The same system can prevent rear-enders when the car is travelling up to 30 km/h, and has worked well enough that Volvo plans to expand it to prevent collisions with wild animals. Company technicians recently spent an evening at a safari park gathering digital footage of moose and deer in order to acquaint car computers with their behavioural patterns. With the help of infrared sensors, cars will soon be able to identify creatures, warn drivers and, if necessary, brake automatically before hitting the animals.
The technology is already paying off, according to figures released by the U.S. Insurance Institute for Highway Safety. Volvo’s XC60 SUV, which is equipped with “city safety,” was 22 per cent less likely to be the subject of an insurance claim last year than all other mid-size luxury SUVs combined. It was also less likely to be in crashes than other Volvos—suggesting the difference isn’t merely attributable to the company’s famously safety-conscious customers.
Those numbers will go a long way to quell opposition from anti-automation traditionalists, paving the way for more features that allow robot cars to share the road with human-piloted ones. Researchers at the Massachusetts Institute of Technology, for example, have devised algorithms to predict the behaviour of drivers as they near intersections, and embedded them in a system that will take control of a car’s steering, braking and acceleration to prevent an imminent collision. “Fifty years from now, all cars may be autonomous,” says Domitilla Del Vecchio, the MIT engineer who led the project. “But between now and then, we’re looking at a time when some vehicles will be autonomous and some will be human driven.
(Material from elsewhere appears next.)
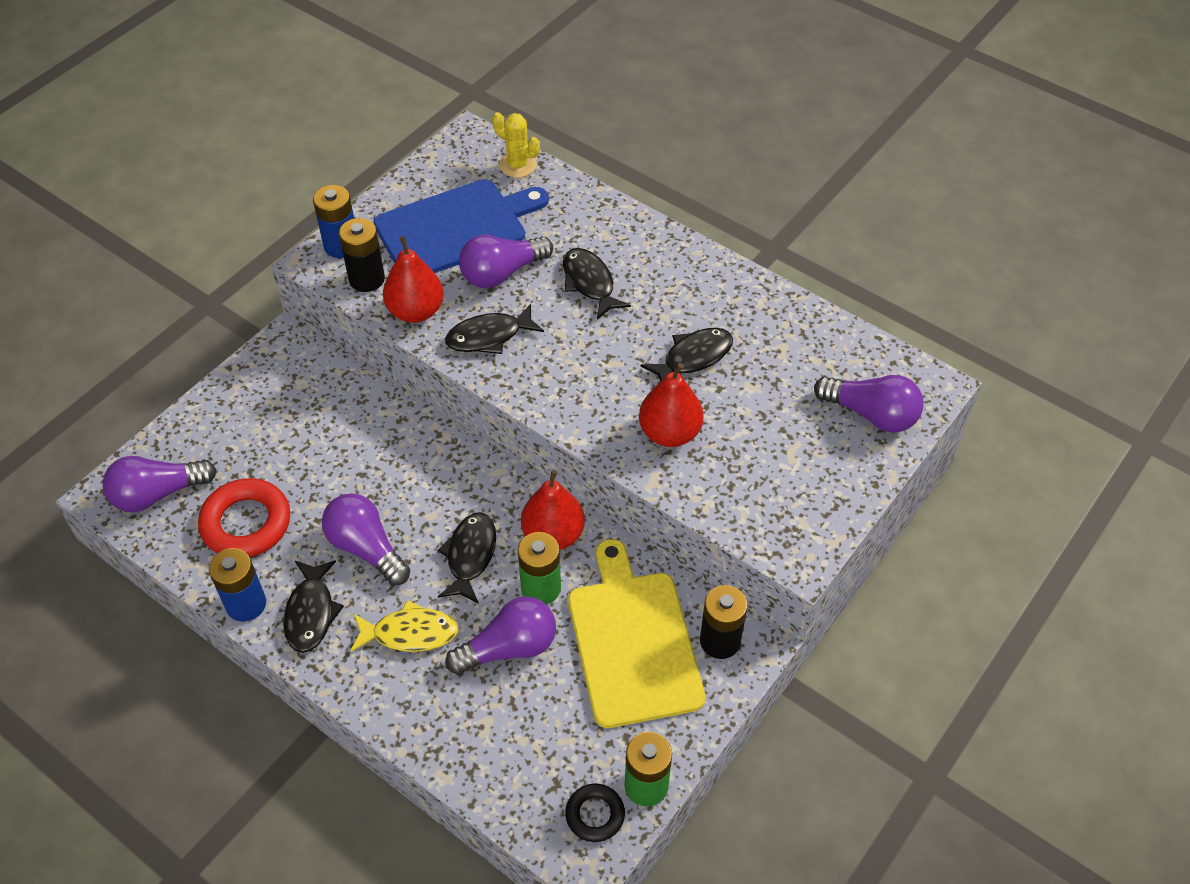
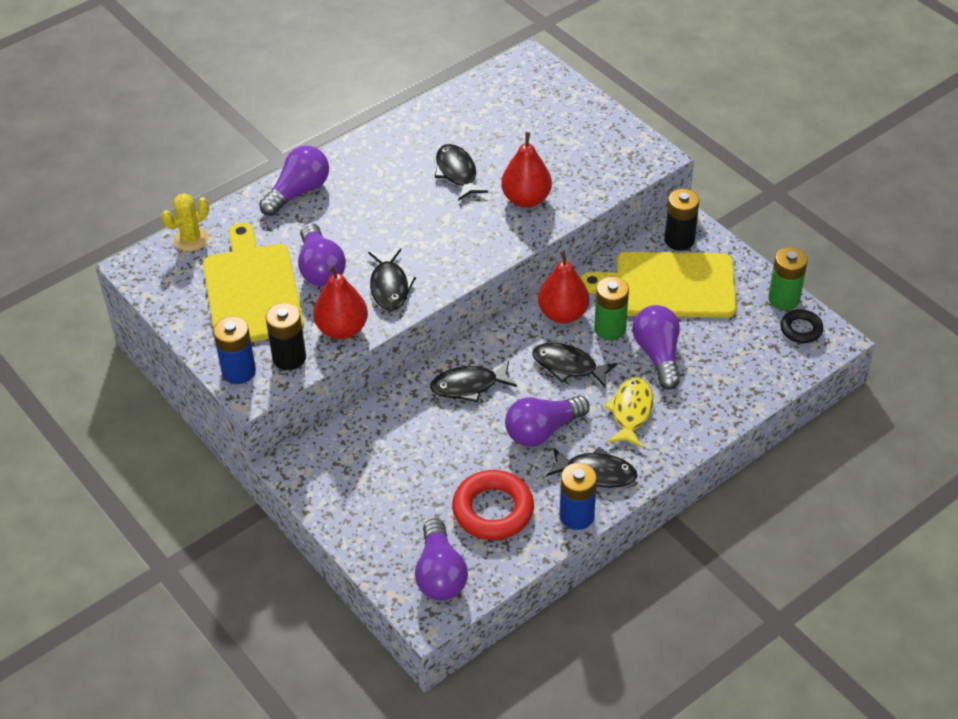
camera: 75 degrees left, 5 degrees down
blue cutting board [374,179,549,273] -> yellow cutting board [203,223,304,342]
black fish [563,248,631,319] -> black fish moved to [430,361,517,402]
purple light bulb [814,375,924,433] -> purple light bulb moved to [259,146,329,216]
We are trying to understand how that’s going to work.” Del Vecchio’s team has already tested its system on specially adapted Lexus sedans—one step, she says, toward the day when most of the cars on the road will be machine driven.
Are drivers prepared to make that cultural shift? Mimi Sheller, a Drexel University sociologist studying the impact of car automation, thinks the conversion has already begun. “We’re moving away from the ideas of freedom and individuality we used to associate with driving, toward a rhetoric of security and safety and control,” she says from Philadelphia. At the same time, Sheller adds, the advent of mobile communication technology has “converged” in cars, with the effect of making driving look, to many people, like lost time. “The driver could soon be able to sit back, read emails, make phone calls,” she says. “It means a real change in the cultural meaning of automobility. It also means putting a great deal of trust in the machines.”
Trust many motorists will no doubt be glad to extend to their cars—so long as they know the batteries are charged.